Tarefa 1: No texto sobre igualdade e orientações sexuais, que cargo ocupava António Marinho e Pinto?

Documento de origem:
========================

O reconhecimento de uma variedade de orientações sexuais e relacionais, com identidades de género diversas, é o caminho para uma sociedade mais justa, porque inclusiva. Esse é o trilho jurídico que Portugal tem seguido. Mas a transformação cultural - a igualdade de facto - é um processo lento e porventura escorregadio. A coexistência de leis justas e atitudes discriminatórias sucede porque o preconceito se reproduz, tentacular e resiliente, a partir de muitos lugares quotidianos. Acontecimentos recentes ilustram este argumento.

No programa Prós e Contras sobre coadoção em casais do mesmo sexo (27 maio), António Marinho e Pinto, bastonário da Ordem dos Advogados, repetiu, veemente: os afetos têm género. Procurava-se assim justificar a necessidade de proteger "a criança", essa categoria utilizada de forma difusa e artificialmente homogénea em nome de um bem supremo que não carece de protocolo ou validação posterior (nem anterior).

========================

Dados de leitura de aparelhos de medição:

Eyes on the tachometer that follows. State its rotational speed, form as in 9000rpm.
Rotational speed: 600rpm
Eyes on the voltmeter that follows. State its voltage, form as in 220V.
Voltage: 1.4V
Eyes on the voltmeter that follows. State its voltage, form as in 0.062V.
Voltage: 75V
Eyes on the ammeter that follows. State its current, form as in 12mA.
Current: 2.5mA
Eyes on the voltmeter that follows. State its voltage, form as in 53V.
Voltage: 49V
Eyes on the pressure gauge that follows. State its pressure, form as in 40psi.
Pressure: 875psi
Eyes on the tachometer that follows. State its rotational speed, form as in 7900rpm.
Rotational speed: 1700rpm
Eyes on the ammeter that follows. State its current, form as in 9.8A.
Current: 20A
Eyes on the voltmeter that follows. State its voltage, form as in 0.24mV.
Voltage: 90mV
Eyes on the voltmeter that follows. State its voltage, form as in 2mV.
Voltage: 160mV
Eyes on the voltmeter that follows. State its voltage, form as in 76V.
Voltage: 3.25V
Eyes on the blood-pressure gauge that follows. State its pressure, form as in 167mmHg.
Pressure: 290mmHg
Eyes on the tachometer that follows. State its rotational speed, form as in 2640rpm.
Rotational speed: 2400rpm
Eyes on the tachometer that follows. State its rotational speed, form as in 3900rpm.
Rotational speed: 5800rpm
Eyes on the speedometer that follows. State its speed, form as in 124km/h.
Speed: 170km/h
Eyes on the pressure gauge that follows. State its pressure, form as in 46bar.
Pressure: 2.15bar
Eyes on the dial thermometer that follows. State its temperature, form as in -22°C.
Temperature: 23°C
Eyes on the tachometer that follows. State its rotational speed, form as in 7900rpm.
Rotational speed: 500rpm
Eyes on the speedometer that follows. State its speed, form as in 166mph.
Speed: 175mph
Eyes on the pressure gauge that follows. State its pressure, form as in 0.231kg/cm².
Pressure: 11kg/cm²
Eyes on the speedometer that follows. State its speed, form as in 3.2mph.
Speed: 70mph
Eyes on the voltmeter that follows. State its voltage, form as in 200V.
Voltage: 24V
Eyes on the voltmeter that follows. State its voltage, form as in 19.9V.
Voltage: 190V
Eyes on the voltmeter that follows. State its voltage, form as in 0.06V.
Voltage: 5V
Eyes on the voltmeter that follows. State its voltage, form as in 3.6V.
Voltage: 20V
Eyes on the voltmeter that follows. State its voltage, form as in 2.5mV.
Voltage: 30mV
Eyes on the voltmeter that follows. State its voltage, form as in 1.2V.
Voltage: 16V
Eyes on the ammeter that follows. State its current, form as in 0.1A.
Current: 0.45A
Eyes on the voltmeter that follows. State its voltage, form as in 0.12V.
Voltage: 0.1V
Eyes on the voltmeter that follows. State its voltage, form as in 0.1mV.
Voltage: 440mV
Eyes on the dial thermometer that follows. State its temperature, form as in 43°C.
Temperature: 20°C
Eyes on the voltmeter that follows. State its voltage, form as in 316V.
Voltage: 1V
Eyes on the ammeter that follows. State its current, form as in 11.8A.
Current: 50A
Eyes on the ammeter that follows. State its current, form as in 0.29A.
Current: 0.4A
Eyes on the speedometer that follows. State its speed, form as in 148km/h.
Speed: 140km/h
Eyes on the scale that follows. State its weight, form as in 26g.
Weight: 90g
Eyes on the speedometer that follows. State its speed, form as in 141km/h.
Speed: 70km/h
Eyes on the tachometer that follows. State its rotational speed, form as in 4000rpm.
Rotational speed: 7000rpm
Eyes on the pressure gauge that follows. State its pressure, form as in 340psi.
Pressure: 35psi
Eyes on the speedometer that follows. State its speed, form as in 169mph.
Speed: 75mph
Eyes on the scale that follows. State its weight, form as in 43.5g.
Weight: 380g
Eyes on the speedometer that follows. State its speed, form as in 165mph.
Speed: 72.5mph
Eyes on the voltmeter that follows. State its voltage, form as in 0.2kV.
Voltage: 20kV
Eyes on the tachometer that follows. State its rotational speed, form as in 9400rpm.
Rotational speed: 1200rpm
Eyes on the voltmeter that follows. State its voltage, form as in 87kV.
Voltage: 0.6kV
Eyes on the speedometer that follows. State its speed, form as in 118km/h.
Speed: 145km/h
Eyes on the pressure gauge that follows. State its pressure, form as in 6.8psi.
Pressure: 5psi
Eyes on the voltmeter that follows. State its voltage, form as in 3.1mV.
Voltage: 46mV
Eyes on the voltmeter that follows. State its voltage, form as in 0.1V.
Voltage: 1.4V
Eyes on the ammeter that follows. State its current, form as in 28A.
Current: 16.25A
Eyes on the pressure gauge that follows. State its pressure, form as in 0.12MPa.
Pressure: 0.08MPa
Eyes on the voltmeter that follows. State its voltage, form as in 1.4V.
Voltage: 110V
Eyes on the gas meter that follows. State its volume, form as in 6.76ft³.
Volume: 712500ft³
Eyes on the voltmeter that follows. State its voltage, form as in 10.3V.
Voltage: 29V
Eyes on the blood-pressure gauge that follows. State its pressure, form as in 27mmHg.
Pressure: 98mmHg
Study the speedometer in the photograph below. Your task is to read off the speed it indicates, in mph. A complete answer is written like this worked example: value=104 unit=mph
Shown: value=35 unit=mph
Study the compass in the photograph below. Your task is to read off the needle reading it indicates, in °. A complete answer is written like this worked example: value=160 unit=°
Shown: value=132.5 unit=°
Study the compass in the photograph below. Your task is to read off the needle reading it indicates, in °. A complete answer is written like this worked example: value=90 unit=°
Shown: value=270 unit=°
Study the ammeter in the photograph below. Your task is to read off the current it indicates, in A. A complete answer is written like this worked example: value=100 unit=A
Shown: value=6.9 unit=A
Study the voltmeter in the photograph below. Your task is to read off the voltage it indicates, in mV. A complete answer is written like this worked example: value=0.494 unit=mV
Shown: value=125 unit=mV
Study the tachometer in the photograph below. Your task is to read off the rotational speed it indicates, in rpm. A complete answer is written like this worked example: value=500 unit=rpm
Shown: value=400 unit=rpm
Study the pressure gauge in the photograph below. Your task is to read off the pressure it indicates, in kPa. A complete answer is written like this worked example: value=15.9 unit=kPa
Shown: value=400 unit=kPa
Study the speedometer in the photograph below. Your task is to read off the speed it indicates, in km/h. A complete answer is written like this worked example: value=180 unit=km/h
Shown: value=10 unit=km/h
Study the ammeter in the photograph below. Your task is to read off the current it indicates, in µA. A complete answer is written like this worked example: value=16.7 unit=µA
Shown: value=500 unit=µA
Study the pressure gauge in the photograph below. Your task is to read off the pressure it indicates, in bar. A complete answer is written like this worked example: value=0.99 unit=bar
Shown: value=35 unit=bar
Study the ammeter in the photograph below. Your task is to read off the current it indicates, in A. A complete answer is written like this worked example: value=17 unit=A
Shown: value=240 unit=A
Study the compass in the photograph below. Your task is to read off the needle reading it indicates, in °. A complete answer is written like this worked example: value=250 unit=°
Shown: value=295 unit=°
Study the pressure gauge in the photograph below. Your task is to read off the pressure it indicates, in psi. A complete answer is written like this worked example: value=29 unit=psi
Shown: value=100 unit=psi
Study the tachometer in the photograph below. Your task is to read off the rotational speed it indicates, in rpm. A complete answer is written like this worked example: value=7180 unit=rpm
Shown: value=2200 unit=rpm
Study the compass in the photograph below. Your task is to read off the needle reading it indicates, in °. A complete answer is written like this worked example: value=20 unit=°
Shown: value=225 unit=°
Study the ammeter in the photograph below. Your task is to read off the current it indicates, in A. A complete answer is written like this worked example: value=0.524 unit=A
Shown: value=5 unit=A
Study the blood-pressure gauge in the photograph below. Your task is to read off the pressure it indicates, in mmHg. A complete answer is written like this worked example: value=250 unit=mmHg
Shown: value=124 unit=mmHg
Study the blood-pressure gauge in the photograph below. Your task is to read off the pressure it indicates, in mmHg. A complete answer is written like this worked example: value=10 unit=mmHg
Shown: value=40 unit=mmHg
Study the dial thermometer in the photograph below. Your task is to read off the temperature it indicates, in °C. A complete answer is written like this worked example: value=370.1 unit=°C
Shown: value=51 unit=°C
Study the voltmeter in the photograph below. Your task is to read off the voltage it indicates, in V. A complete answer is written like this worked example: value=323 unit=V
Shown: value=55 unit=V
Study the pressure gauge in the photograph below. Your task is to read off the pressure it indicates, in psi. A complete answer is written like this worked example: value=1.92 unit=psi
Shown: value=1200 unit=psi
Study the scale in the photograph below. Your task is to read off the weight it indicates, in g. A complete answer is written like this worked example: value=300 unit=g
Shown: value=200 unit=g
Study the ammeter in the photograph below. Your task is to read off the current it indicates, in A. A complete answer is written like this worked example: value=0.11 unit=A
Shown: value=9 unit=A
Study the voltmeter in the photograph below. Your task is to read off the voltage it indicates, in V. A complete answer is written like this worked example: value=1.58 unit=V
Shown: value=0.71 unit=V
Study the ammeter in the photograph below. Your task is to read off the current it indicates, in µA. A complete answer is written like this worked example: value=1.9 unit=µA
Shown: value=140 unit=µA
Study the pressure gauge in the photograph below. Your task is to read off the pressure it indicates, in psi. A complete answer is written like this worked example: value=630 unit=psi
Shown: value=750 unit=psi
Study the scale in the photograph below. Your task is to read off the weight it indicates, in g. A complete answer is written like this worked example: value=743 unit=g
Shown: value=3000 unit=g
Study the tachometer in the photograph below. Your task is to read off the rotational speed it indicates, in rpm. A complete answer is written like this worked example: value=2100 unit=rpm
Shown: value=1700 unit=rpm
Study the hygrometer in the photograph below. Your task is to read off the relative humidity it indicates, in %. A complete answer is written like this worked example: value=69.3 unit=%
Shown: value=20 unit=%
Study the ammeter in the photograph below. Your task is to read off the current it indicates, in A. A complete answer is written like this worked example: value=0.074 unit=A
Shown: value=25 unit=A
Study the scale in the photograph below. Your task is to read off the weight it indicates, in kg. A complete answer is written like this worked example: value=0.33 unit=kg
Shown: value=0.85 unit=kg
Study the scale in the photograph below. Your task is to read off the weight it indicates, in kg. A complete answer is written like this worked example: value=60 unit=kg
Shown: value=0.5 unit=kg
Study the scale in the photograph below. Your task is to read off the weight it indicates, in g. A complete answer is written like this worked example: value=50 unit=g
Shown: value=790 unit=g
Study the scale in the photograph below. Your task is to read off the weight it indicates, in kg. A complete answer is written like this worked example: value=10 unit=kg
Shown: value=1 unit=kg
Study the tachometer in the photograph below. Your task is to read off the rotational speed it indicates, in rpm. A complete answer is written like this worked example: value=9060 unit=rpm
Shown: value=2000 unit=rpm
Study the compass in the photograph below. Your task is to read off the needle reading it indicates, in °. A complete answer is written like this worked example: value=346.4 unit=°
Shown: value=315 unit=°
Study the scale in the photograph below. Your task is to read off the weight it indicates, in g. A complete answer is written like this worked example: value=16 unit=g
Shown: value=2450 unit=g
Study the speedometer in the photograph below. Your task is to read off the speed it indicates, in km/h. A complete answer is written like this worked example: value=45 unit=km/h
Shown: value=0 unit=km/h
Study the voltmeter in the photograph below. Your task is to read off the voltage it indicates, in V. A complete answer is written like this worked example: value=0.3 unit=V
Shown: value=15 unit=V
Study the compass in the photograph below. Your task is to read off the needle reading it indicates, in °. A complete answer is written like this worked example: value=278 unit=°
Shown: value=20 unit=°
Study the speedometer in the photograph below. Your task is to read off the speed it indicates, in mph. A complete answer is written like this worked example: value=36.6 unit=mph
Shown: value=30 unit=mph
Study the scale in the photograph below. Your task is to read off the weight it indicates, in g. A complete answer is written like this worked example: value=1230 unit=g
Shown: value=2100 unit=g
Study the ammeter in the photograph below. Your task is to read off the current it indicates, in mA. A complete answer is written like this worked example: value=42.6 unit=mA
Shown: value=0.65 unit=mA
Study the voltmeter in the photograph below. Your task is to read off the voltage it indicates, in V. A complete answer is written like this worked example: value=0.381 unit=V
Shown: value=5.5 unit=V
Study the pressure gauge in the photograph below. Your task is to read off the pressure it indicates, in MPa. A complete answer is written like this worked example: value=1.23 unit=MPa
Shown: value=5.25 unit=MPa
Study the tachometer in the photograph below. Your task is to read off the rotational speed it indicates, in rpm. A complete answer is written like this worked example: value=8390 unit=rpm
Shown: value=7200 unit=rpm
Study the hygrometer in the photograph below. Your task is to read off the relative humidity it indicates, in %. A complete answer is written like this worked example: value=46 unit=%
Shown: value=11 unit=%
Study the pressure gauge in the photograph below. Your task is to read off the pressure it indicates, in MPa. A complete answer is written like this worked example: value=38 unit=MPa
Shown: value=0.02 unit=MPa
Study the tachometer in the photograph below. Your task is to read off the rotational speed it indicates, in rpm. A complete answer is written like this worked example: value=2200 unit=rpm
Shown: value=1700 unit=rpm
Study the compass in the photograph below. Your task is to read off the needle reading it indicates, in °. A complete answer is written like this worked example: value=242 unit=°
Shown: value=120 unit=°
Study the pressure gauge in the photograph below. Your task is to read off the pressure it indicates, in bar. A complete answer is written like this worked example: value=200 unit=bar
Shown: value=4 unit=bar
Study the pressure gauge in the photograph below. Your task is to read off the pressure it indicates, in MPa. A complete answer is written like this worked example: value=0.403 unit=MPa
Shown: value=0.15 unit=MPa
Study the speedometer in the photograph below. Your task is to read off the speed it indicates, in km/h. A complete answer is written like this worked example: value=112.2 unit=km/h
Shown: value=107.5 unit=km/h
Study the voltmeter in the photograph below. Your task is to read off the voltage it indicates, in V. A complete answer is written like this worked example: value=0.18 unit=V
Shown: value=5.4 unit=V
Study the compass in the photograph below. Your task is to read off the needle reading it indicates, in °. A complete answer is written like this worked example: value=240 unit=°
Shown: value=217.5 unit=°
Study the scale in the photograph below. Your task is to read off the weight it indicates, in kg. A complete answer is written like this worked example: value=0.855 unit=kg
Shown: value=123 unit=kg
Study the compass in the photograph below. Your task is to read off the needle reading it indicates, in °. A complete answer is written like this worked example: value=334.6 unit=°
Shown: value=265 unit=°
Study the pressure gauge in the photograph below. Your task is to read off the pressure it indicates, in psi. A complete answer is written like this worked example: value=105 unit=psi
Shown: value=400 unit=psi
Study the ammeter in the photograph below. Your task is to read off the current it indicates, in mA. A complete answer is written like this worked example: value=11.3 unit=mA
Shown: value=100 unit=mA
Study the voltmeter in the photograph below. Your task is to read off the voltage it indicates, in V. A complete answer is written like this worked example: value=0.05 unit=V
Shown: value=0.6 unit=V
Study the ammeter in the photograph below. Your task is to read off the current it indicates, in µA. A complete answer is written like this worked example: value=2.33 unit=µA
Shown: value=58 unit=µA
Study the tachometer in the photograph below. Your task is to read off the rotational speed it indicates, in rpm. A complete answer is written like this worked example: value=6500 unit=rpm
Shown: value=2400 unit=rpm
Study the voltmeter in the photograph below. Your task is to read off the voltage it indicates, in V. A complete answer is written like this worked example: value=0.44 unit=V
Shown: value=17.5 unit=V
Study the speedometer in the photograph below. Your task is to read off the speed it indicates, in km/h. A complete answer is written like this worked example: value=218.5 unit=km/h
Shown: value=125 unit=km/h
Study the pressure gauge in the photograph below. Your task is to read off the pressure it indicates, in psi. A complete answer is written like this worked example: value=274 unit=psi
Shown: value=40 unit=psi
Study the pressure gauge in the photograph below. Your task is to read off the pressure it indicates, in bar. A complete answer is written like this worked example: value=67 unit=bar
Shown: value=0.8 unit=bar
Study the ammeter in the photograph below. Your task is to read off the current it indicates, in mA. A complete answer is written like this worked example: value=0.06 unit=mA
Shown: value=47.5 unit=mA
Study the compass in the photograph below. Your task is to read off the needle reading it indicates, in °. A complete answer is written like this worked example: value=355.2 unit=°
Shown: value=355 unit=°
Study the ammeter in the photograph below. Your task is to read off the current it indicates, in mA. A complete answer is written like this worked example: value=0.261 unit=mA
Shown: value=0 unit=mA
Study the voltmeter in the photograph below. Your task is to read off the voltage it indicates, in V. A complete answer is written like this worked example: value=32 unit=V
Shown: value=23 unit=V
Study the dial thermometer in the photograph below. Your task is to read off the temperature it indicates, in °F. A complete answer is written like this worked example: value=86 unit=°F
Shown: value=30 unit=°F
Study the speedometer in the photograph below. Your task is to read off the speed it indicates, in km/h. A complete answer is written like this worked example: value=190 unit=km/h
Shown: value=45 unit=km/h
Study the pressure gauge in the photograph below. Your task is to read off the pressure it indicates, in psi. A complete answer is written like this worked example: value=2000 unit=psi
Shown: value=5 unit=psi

========================

Tarefa 2: Transcreva tal e qual, da listagem, tudo desde a linha que contém "example: value=104 unit=mph" até à linha que contém "Shown: value=10 unit=km/h", incluindo as duas.

Resultado 1: Bastonário da Ordem dos Advogados.

Resultado 2:
Study the speedometer in the photograph below. Your task is to read off the speed it indicates, in mph. A complete answer is written like this worked example: value=104 unit=mph
Shown: value=35 unit=mph
Study the compass in the photograph below. Your task is to read off the needle reading it indicates, in °. A complete answer is written like this worked example: value=160 unit=°
Shown: value=132.5 unit=°
Study the compass in the photograph below. Your task is to read off the needle reading it indicates, in °. A complete answer is written like this worked example: value=90 unit=°
Shown: value=270 unit=°
Study the ammeter in the photograph below. Your task is to read off the current it indicates, in A. A complete answer is written like this worked example: value=100 unit=A
Shown: value=6.9 unit=A
Study the voltmeter in the photograph below. Your task is to read off the voltage it indicates, in mV. A complete answer is written like this worked example: value=0.494 unit=mV
Shown: value=125 unit=mV
Study the tachometer in the photograph below. Your task is to read off the rotational speed it indicates, in rpm. A complete answer is written like this worked example: value=500 unit=rpm
Shown: value=400 unit=rpm
Study the pressure gauge in the photograph below. Your task is to read off the pressure it indicates, in kPa. A complete answer is written like this worked example: value=15.9 unit=kPa
Shown: value=400 unit=kPa
Study the speedometer in the photograph below. Your task is to read off the speed it indicates, in km/h. A complete answer is written like this worked example: value=180 unit=km/h
Shown: value=10 unit=km/h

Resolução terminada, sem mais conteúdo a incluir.